OUWB question about exercise induced hyponatremia

New question:

Good morning,

I hope you are well. I was looking at the explanation for this practice question that I believe is from your lectures, and I was a little confused at the explanation which describes this as a “SIADH syndrome from the patient not being able to excrete water taken in during the marathon”. Could you elaborate how you would know this is SIADH? My original thinking was that they were electrolyte depleted from the extended exercise as well as hyperglycemia, so having had an energy drink would have helped them.   

My answer:

This is classic exercise induced hyponatremia. 

The stress of extreme exercise (especially in people not in great physical condition) causes them to retain water via a non-osmotic release of ADH. 

These patients actually gain weight during the marathon and are not electrolyte depleted.

> [WHAT YOU NEED TO DO]:
a – Can you condense the paragraph beginning "I hope you are well" from the hyponatremia exchange into a shorter version that keeps its main facts?
b – In the hyponatremia exchange, how does the part that opens with the words containing "This is classic" and closes with "not electrolyte depleted." read if you swap "ADH" for "vasopressin"?
The material that follows comes from a separate source.

> [DATA UNDER STUDY]:
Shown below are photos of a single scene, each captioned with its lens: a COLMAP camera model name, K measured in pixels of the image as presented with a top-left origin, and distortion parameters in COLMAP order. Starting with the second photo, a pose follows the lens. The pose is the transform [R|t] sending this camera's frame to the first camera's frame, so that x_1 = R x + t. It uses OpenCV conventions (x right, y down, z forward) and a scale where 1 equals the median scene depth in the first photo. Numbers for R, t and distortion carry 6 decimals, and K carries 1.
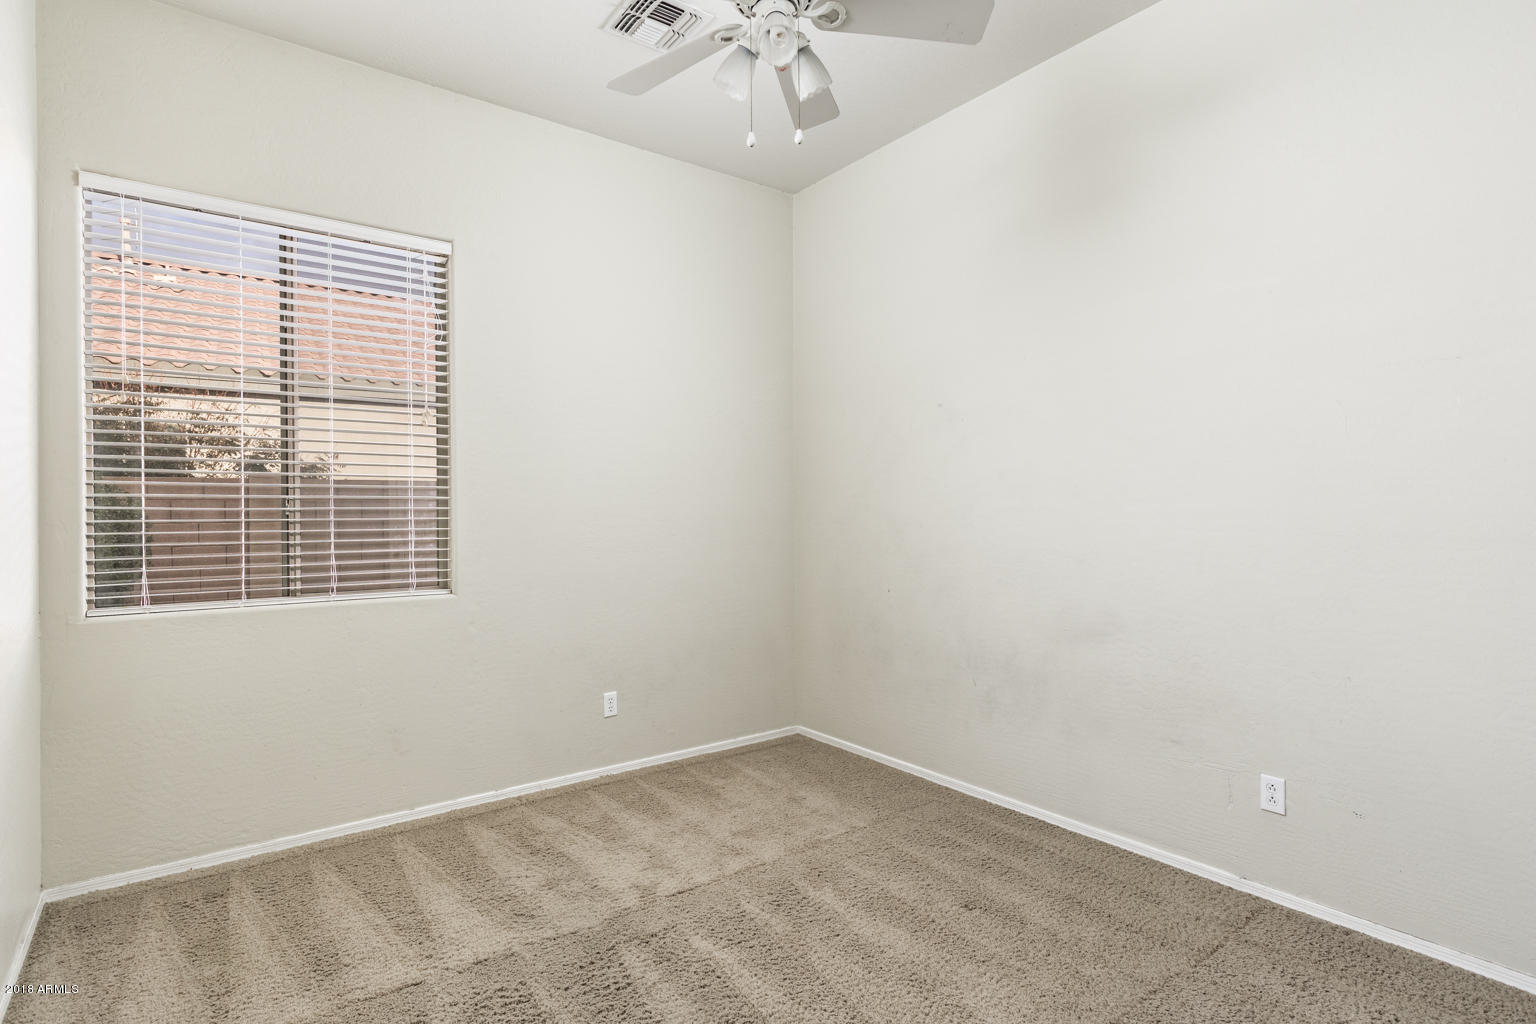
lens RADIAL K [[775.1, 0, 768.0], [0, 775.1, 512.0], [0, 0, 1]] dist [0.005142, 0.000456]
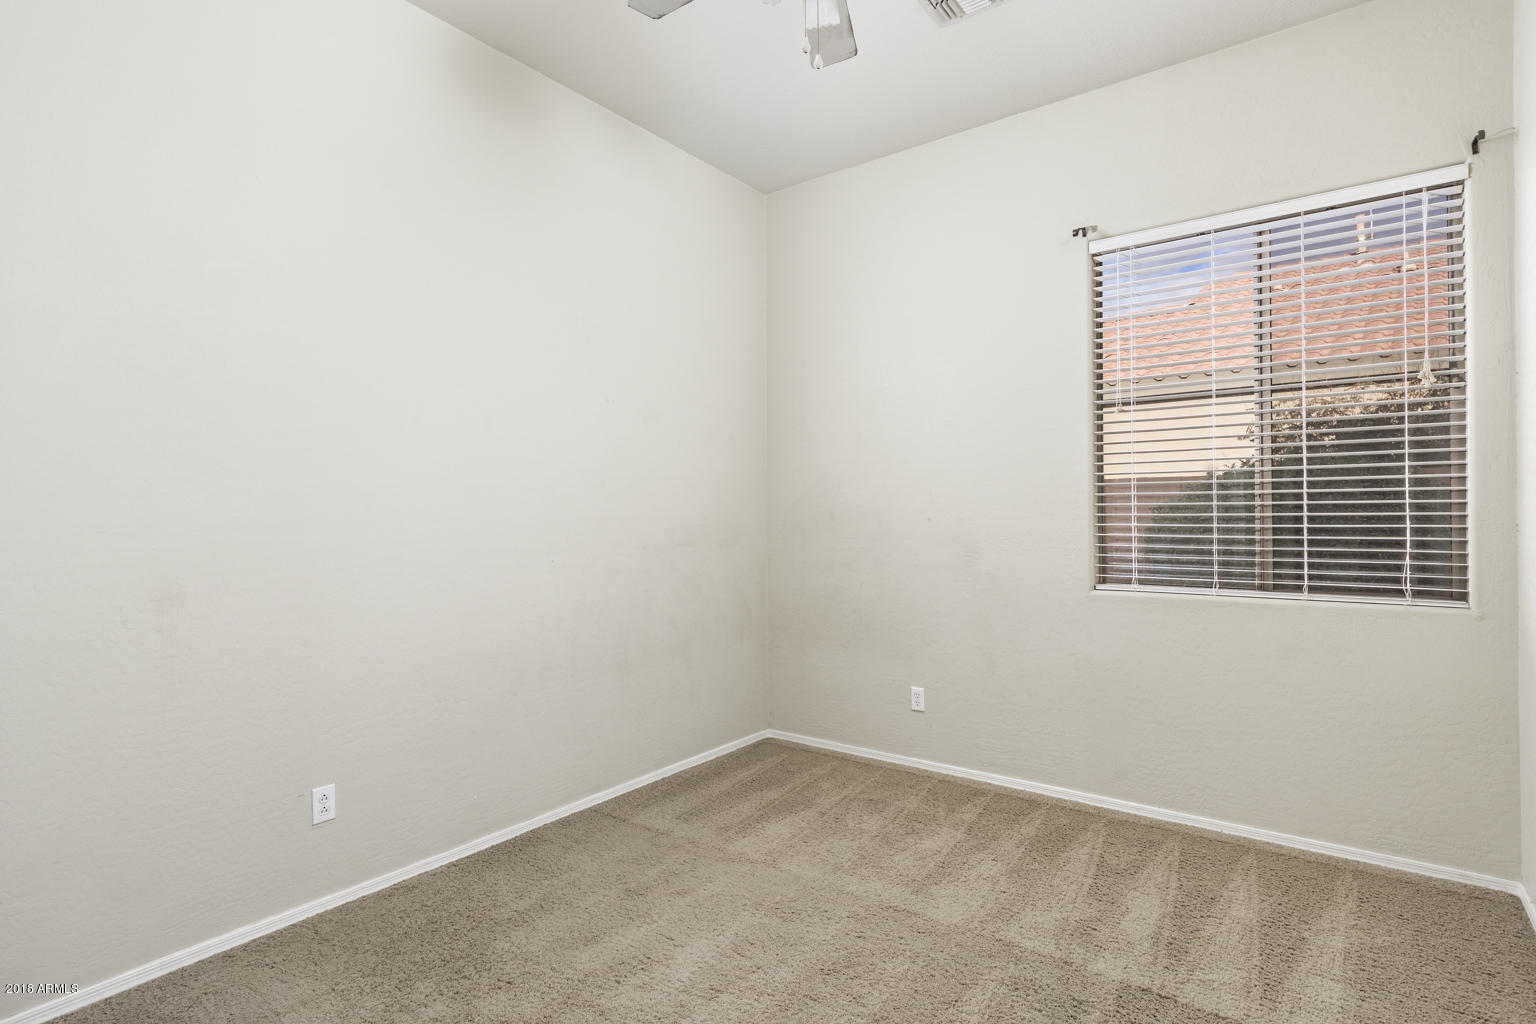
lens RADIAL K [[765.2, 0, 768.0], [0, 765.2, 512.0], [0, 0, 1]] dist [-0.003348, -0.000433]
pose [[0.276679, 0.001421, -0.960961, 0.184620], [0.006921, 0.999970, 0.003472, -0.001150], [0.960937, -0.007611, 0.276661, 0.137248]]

* * *

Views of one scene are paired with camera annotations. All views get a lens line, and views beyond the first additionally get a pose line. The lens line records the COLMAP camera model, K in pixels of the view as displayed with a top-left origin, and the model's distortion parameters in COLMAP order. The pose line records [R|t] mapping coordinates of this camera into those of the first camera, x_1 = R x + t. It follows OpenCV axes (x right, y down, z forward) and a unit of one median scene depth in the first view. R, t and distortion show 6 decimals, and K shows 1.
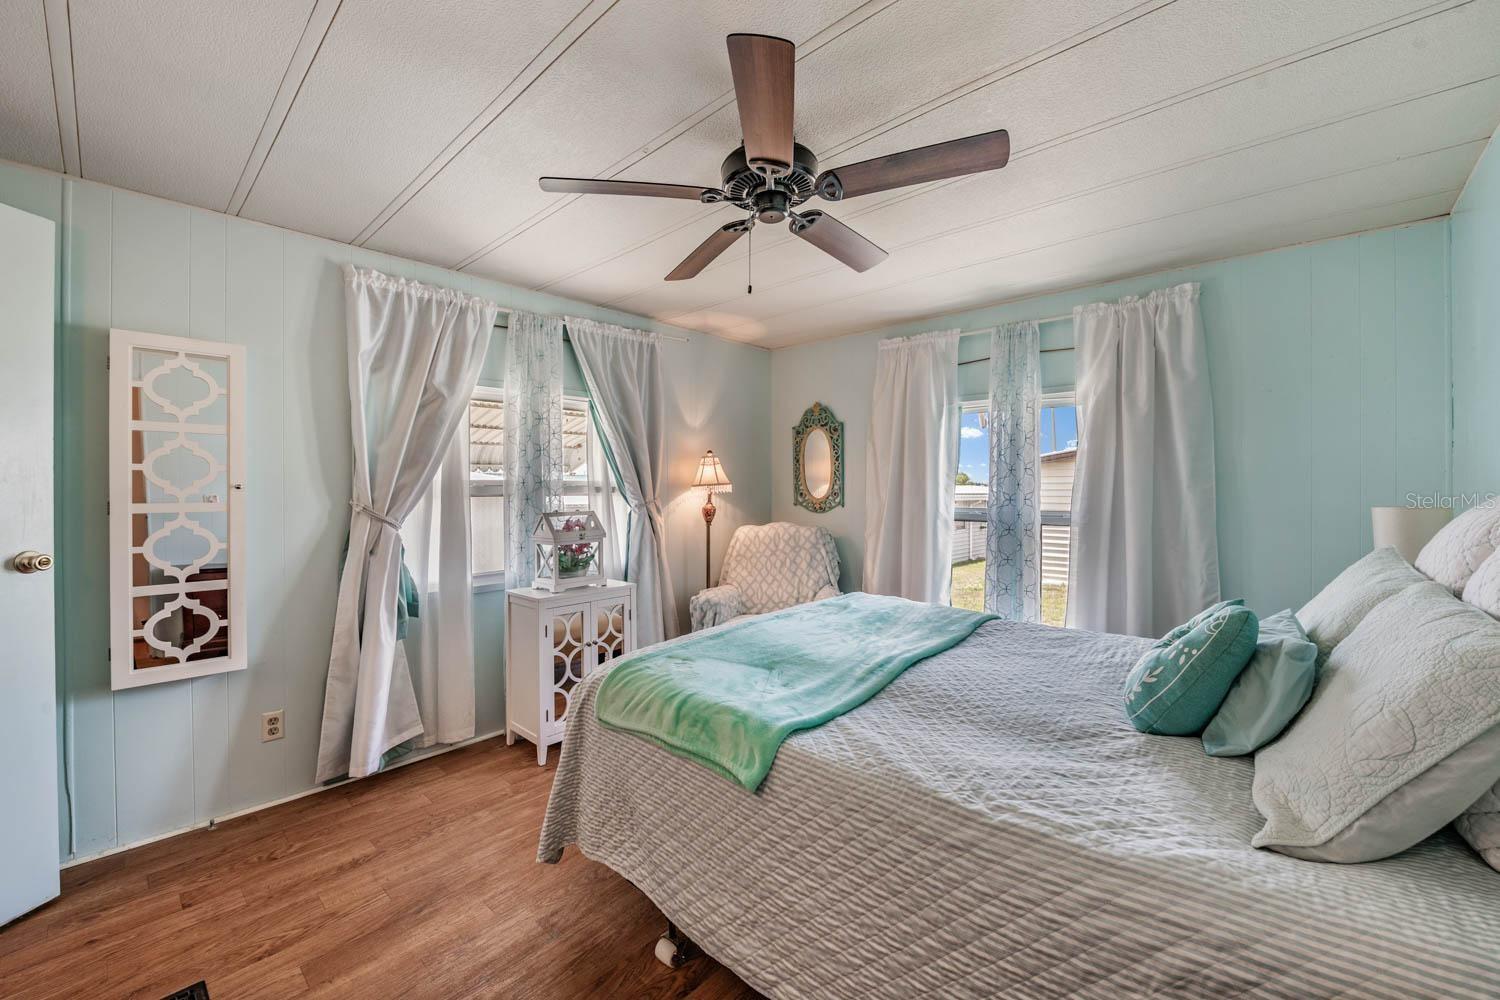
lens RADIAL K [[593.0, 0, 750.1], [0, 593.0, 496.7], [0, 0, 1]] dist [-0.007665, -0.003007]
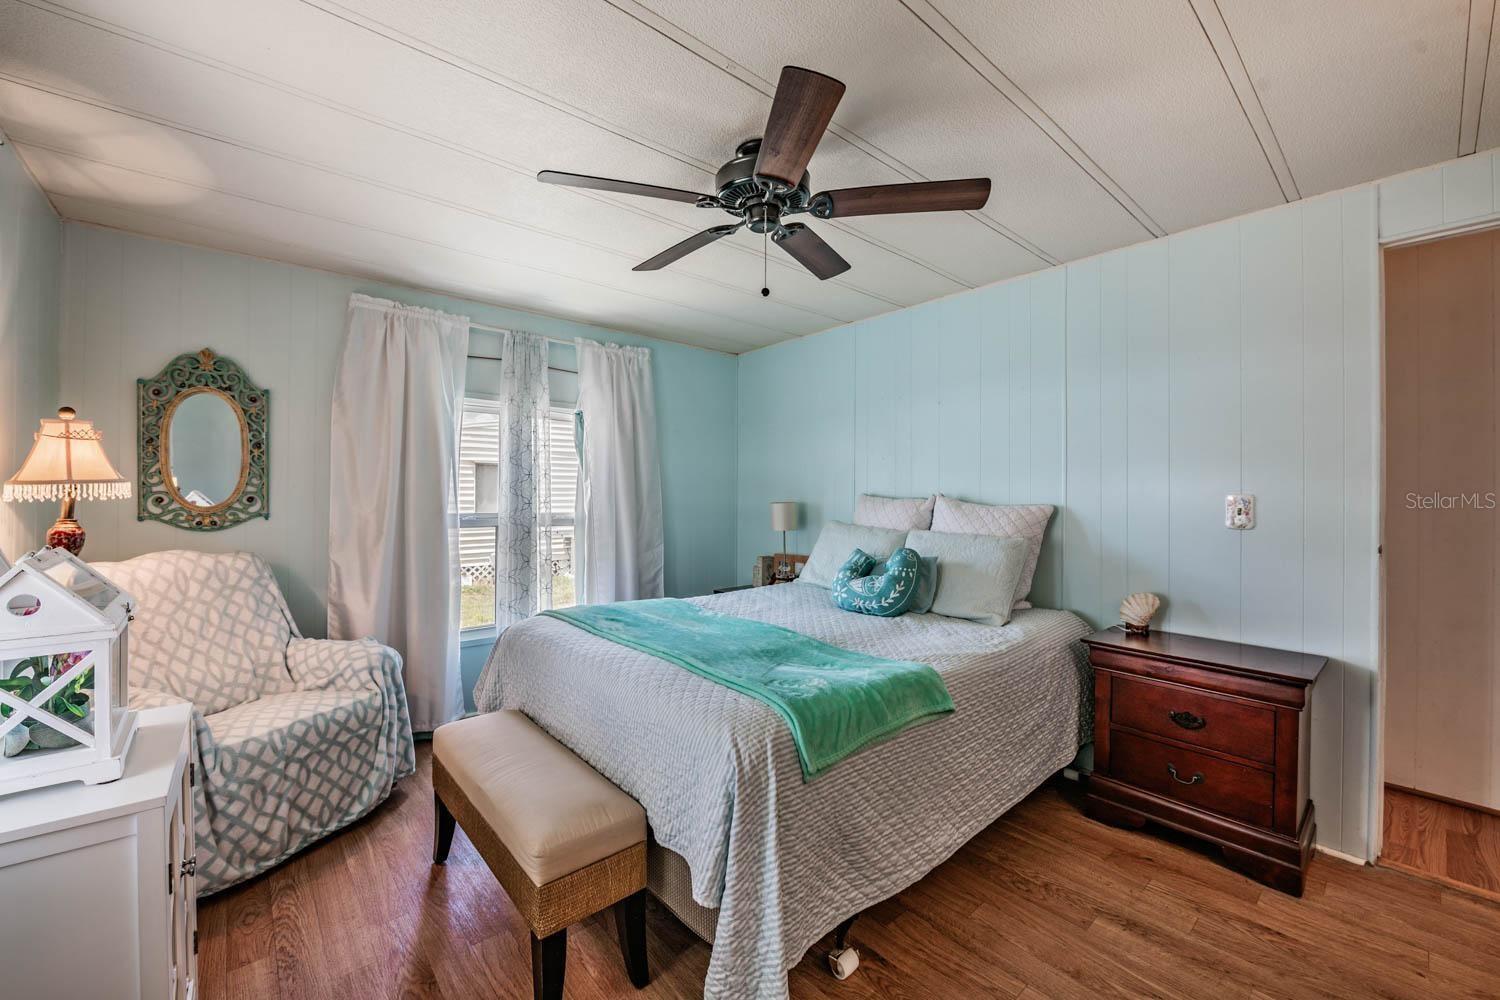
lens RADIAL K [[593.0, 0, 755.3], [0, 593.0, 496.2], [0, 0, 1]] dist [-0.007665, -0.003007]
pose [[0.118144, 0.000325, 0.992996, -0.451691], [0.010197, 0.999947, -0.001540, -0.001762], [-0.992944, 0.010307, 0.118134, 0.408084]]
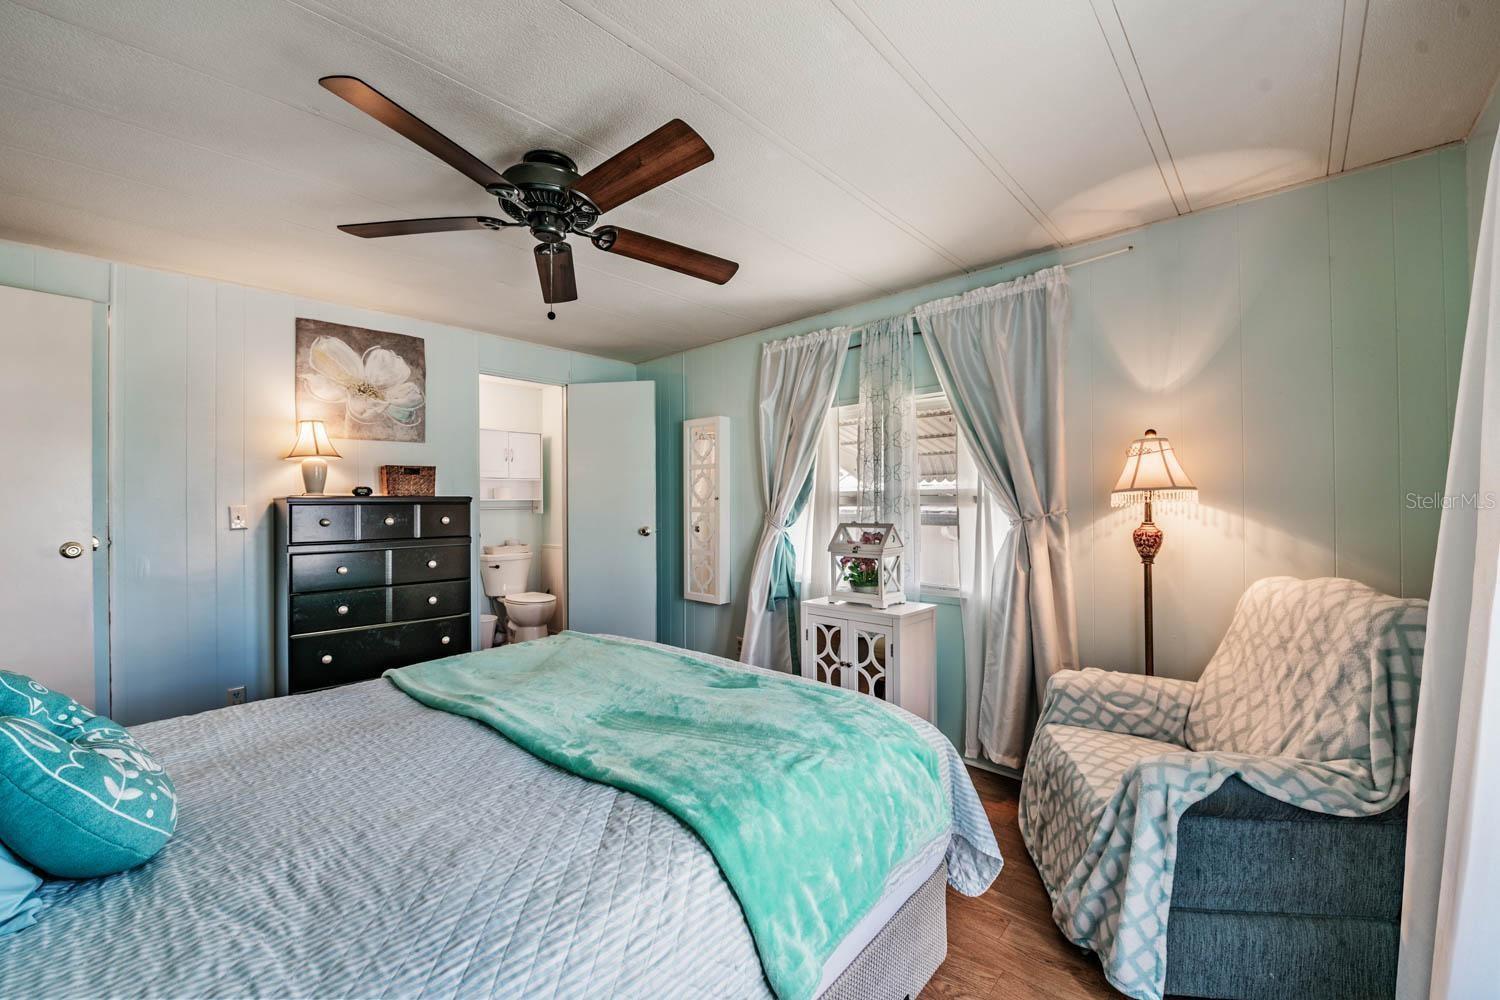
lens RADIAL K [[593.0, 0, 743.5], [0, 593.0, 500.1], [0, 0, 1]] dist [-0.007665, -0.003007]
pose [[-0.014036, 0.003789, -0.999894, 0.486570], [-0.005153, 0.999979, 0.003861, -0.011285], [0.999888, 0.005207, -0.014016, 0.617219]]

--

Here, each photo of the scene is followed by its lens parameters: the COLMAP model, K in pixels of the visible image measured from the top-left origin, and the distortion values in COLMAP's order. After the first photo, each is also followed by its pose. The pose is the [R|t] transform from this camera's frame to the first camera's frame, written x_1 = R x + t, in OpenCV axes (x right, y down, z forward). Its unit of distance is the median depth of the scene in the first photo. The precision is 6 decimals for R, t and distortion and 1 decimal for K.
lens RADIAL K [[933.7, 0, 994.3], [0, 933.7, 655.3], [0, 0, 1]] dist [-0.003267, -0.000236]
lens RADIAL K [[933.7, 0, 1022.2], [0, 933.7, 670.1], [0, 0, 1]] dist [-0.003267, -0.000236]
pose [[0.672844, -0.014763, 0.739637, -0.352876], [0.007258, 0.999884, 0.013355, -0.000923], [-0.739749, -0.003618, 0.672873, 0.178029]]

> [SOLUTION LIST]:
a – The writer was confused by the explanation for a practice question, believed to come from the recipient's lectures, which called the case a “SIADH syndrome from the patient not being able to excrete water taken in during the marathon.” The writer asks how one would know it is SIADH. The writer's original thinking was that the patient was electrolyte depleted from extended exercise and had hyperglycemia, so an energy drink would have helped.

b –
This is classic exercise induced hyponatremia. 

The stress of extreme exercise (especially in people not in great physical condition) causes them to retain water via a non-osmotic release of vasopressin. 

These patients actually gain weight during the marathon and are not electrolyte depleted.